Le quatrième étage, qui est une réussite curatoriale, développe un peu plus ce même thème en présentant des œuvres qui semblent dialoguer les unes avec les autres autour de la question de la recherche de l’identité personnelle dans la structure mondialisée du développement technologique et socio-économique. Les meilleurs exemples en sont peut-être les broderies de Verena Dengler (Sponsors, Untitled et Performance Proletarians) dans lesquelles l’artisanat traditionnel rencontre la culture contemporaine en un commentaire de l’impact du progrès technologique sur la civilisation. La vidéo d’Oliver Laric suit sensiblement la même ligne, son usage de séquences animées soulignant cet effet via les mutations infligées à ses personnages. Quant aux subtiles structures géométriques de José León Cerrillo qui parsèment l’espace, elles créent l’impression d’une immersion et d’une exploration réellement incarnée, changeant la dimension conceptuelle en une expérience intime.
À la différence de l’étage précédent, le troisième propose une concentration d’installations d’envergure qui résulte, pour le visiteur, en l’expérience d’un espace bruyant mais à la tonalité plus simpliste. Ressemblant plus à une galerie marchande qu’à une galerie d’exposition du fait de l’absence de thème fédérateur et d’un manque cruel de dialogue entre les œuvres, il entraîne ces dernières dans une lutte pour être correctement perçues au milieu de la cacophonie visuelle et sonore. Untitled, la vidéo de Shadi Habib Allah — absolument sans rapport avec les œuvres avoisinantes — se présente comme l’étude d’une culture marginalisée et le témoignage des forces de la globalisation à l’œuvre dans une réalité toute autre que celle que nous avons tendance à fantasmer au sujet de la vie des Bédouins d’Égypte. L’artiste s’est infiltré clandestinement dans leur communauté pendant de longs mois au risque de sa vie, et en a retiré un récit poignant de la terrible situation d’un symbole culturel, sans en tirer aucune déduction anthropologique, comme seul un artiste pouvait le faire.
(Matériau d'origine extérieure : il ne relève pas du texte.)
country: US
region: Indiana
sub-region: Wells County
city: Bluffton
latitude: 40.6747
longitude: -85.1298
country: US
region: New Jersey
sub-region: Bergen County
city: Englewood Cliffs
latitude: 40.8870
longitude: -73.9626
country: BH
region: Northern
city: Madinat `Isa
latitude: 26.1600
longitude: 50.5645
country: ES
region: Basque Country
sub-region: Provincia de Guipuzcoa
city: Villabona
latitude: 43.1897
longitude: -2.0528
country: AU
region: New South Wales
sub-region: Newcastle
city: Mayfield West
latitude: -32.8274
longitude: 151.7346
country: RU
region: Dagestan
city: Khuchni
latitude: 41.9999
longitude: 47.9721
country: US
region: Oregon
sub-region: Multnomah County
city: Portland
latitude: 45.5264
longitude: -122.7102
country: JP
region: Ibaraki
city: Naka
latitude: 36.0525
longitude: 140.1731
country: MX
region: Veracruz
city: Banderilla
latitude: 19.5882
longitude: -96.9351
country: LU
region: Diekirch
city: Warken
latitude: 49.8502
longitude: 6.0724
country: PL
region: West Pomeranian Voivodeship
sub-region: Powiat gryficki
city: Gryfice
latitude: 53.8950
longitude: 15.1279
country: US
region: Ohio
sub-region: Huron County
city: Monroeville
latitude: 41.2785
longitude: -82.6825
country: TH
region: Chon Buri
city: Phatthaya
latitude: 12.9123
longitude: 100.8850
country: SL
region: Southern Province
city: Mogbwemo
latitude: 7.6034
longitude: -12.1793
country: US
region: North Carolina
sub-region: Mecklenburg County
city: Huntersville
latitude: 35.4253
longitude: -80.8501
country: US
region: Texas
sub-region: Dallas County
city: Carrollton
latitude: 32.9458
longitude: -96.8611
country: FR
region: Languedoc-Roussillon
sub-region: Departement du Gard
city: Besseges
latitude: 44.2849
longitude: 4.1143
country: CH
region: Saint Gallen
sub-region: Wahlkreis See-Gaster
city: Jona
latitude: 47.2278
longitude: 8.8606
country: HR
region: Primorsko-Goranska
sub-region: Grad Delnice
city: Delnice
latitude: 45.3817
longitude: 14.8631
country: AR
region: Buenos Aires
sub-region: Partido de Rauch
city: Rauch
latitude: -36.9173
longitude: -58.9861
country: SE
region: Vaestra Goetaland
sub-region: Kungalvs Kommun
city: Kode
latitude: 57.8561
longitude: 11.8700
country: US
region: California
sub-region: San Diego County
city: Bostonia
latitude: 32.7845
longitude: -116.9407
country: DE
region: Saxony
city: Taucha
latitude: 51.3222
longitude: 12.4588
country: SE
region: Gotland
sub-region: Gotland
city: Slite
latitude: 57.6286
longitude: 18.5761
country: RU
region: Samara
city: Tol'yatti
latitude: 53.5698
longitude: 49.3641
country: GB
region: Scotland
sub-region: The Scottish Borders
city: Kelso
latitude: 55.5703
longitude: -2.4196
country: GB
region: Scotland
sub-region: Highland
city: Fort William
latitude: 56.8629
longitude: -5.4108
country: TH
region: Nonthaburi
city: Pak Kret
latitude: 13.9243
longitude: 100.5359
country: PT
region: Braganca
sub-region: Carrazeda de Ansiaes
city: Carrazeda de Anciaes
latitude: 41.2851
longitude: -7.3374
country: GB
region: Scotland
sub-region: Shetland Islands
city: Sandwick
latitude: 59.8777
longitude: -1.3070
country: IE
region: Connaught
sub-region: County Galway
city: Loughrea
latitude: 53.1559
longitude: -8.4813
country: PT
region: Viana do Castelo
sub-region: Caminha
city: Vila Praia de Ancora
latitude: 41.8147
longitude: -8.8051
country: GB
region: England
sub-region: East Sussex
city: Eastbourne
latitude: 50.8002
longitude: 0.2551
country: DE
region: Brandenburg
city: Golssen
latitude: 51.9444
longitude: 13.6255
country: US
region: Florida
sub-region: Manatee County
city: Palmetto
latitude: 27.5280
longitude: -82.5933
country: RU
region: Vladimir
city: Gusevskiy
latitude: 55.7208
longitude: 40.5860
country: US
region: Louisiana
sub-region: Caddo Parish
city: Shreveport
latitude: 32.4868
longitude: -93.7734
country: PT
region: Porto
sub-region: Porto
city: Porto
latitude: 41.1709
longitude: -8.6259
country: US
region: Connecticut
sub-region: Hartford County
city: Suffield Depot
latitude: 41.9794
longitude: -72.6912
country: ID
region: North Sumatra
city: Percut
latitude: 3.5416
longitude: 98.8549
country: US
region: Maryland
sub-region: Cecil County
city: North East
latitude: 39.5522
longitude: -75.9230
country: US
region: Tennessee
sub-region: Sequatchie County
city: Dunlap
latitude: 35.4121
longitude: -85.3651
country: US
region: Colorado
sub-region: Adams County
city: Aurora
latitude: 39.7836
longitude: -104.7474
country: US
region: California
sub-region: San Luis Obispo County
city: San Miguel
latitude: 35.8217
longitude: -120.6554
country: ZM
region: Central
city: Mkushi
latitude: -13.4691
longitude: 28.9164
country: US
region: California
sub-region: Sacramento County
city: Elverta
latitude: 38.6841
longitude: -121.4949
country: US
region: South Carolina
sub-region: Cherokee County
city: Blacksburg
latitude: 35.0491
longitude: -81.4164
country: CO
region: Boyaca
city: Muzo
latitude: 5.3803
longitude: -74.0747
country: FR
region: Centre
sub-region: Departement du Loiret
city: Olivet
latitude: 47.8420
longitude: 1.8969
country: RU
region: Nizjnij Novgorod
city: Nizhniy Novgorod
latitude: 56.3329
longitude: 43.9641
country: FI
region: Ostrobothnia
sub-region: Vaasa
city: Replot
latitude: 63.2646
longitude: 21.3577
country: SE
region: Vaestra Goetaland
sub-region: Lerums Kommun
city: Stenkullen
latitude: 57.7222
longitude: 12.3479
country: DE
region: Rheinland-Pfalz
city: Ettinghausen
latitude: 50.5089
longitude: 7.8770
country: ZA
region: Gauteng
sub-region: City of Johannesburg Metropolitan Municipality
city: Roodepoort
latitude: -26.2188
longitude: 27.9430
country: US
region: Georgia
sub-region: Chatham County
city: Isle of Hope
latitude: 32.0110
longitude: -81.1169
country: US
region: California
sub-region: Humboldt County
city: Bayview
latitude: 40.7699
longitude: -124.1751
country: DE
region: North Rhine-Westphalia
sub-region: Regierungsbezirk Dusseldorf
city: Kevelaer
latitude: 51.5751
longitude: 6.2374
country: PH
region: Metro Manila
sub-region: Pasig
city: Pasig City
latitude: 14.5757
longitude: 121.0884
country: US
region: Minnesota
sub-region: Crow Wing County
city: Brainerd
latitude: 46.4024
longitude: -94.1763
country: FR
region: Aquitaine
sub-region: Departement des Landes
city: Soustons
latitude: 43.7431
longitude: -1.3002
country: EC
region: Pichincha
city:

S’attachant au thème du progrès dans notre civilisation en relation à la nature et à l’environnement, le deuxième étage explore l’impact de ce développement sur l’espace social et public. Les œuvres les plus remarquables sont alors celles de Frank Benson (Juliana), reconfiguration d’une forme humaine en un être de métal virtuel hyperréaliste ; d’Eduardo Navarro (Timeless Alex), dont la performance à Central Park et le costume de tortue demandent avec humour la reconsidération de la vitesse dans notre monde numérique contemporain ; et de Daniel Steegmann Mangrane, dont le Phantom en réalité virtuelle offre une expérience immersive dans la forêt tropicale brésilienne et rehausse l’approche de la question de la subjectivité mise en œuvre à cet étage.
Puis l’exposition aboutit, au premier étage, à un commentaire de notre relation à la culture matérielle avec l’Island de DIS et les pièces de Lisa Holzer (But yes, but yes! et Garage Picture) dans lesquelles la matérialité se mue en forme vivante dont l’imposante présence fait allusion aux luttes de pouvoir sous-jacentes dans la culture consumériste.
Malgré une sélection d’artistes de tous horizons géographiques et générationnels et une analyse relativement complète de ses questionnements-clés, « Surround Audience » est victime de la tendance contagieuse de l’Occident à exposer les autres cultures de manière unidimensionnelle. Dans le débat actuel sur les conditions de monstration des cultures étrangères, il est essentiel de justifier de critères de diversité non-occidentale dans l’approche curatoriale qui définissent les identités culturelles et l’historicité des lieux par-delà l’apparente continuité, pour introduire et représenter des sujets sensibles à l’extérieur. Il ne nous reste plus qu’à déterminer dans quelle perspective se place cette exposition…
*partiellement visible jusqu’au 6 juillet.